Rendered chart images

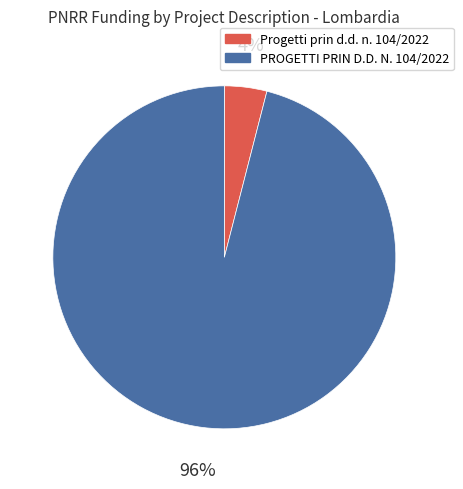

What is the ratio of the value at PROGETTI PRIN D.D. N. 104/2022 to the value at Progetti prin d.d. n. 104/2022?

24.0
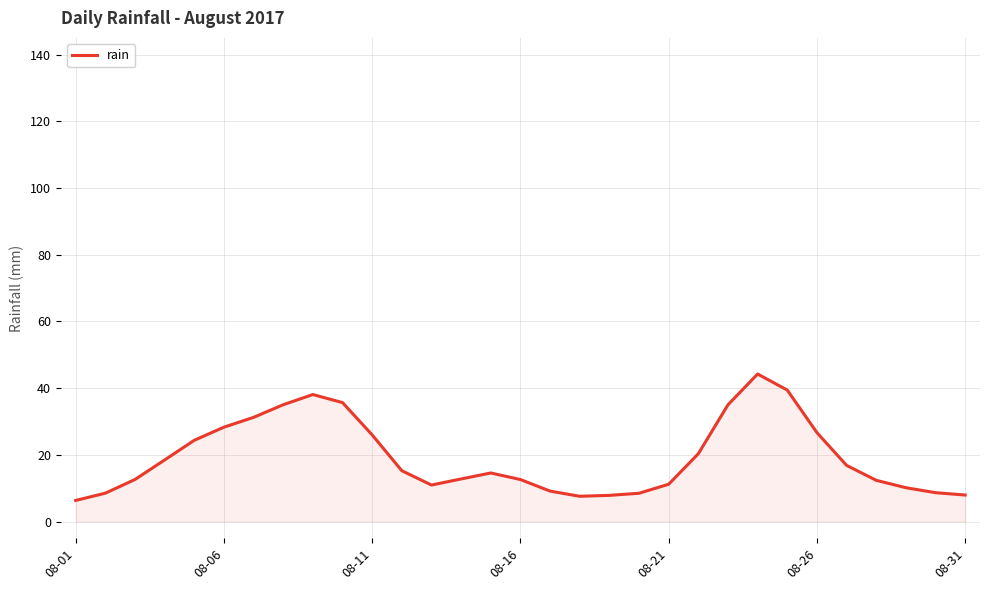

What is the greatest value displayed?

44.2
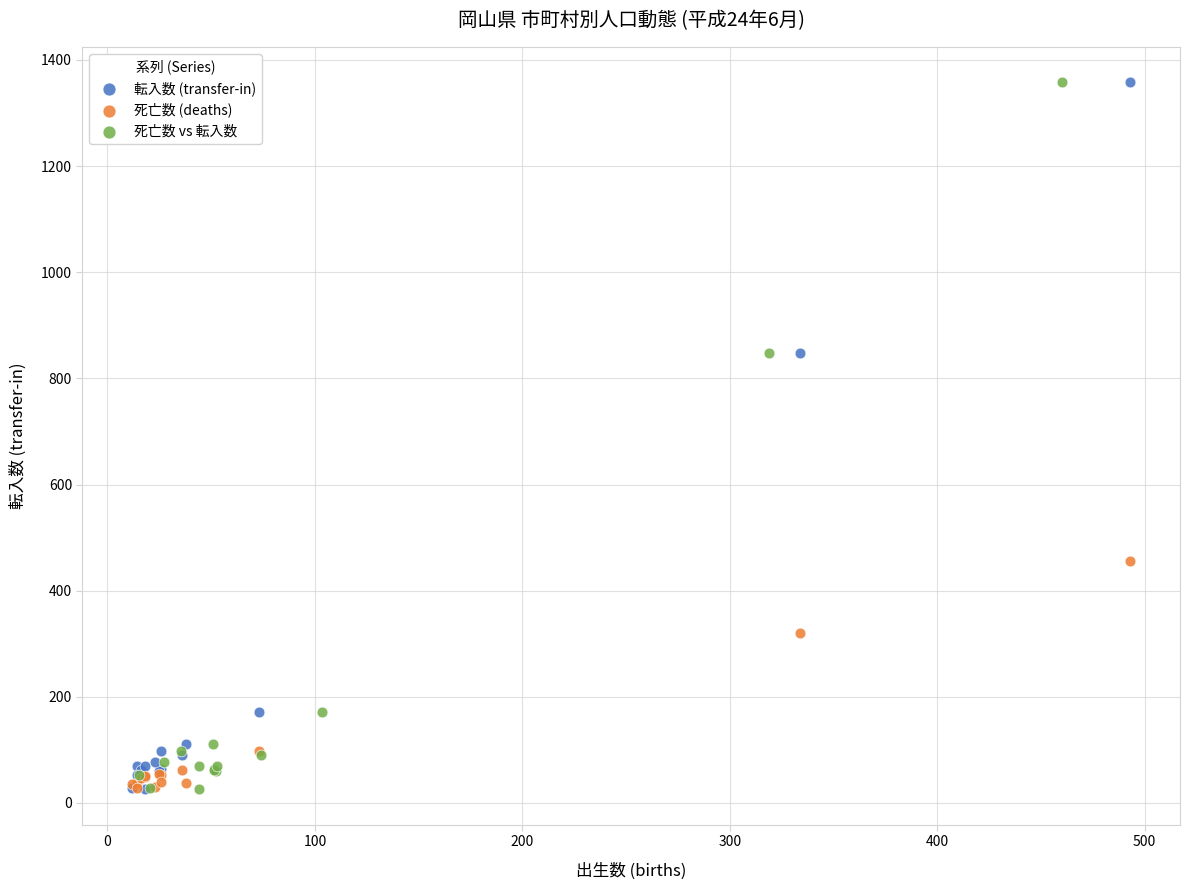

What are all the series names shown in the legend?

転入数 (transfer-in), 死亡数 (deaths), 死亡数 vs 転入数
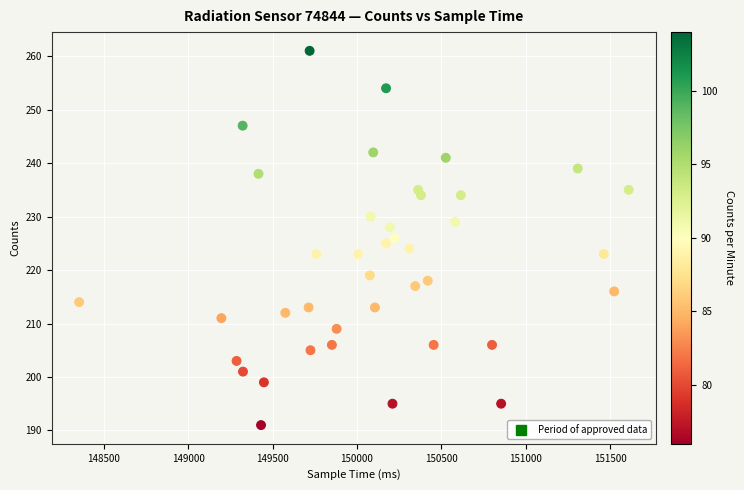

What is the range of X values (max minus min)?

3257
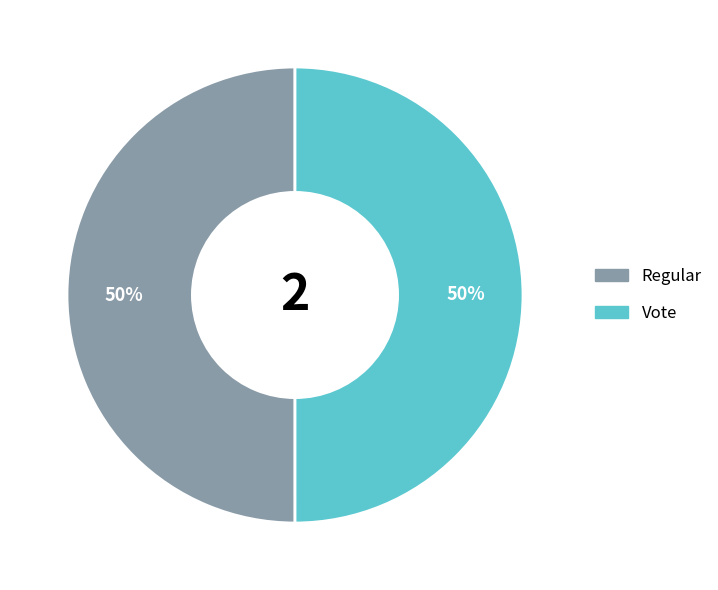

To the nearest percent, what is the combined percentage of Vote and Regular?

100%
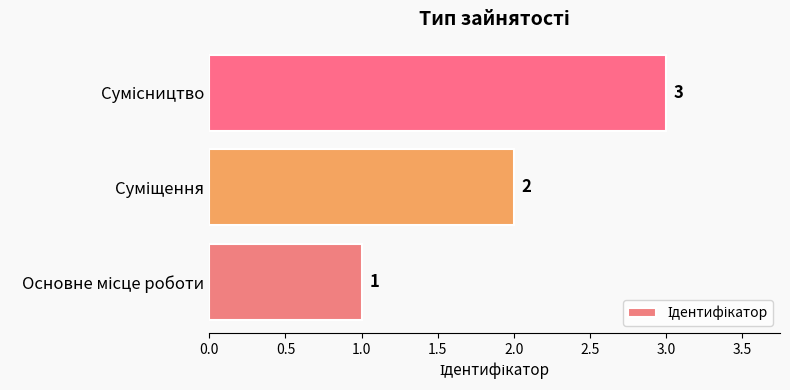

What is the sum of all values?

6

→ BRIEF
Copy the material above word for word, omitting the pictures.

→ SOLUTION BELOW
What is the ratio of the value at PROGETTI PRIN D.D. N. 104/2022 to the value at Progetti prin d.d. n. 104/2022?

24.0

What is the greatest value displayed?

44.2

What are all the series names shown in the legend?

転入数 (transfer-in), 死亡数 (deaths), 死亡数 vs 転入数

What is the range of X values (max minus min)?

3257

To the nearest percent, what is the combined percentage of Vote and Regular?

100%

What is the sum of all values?

6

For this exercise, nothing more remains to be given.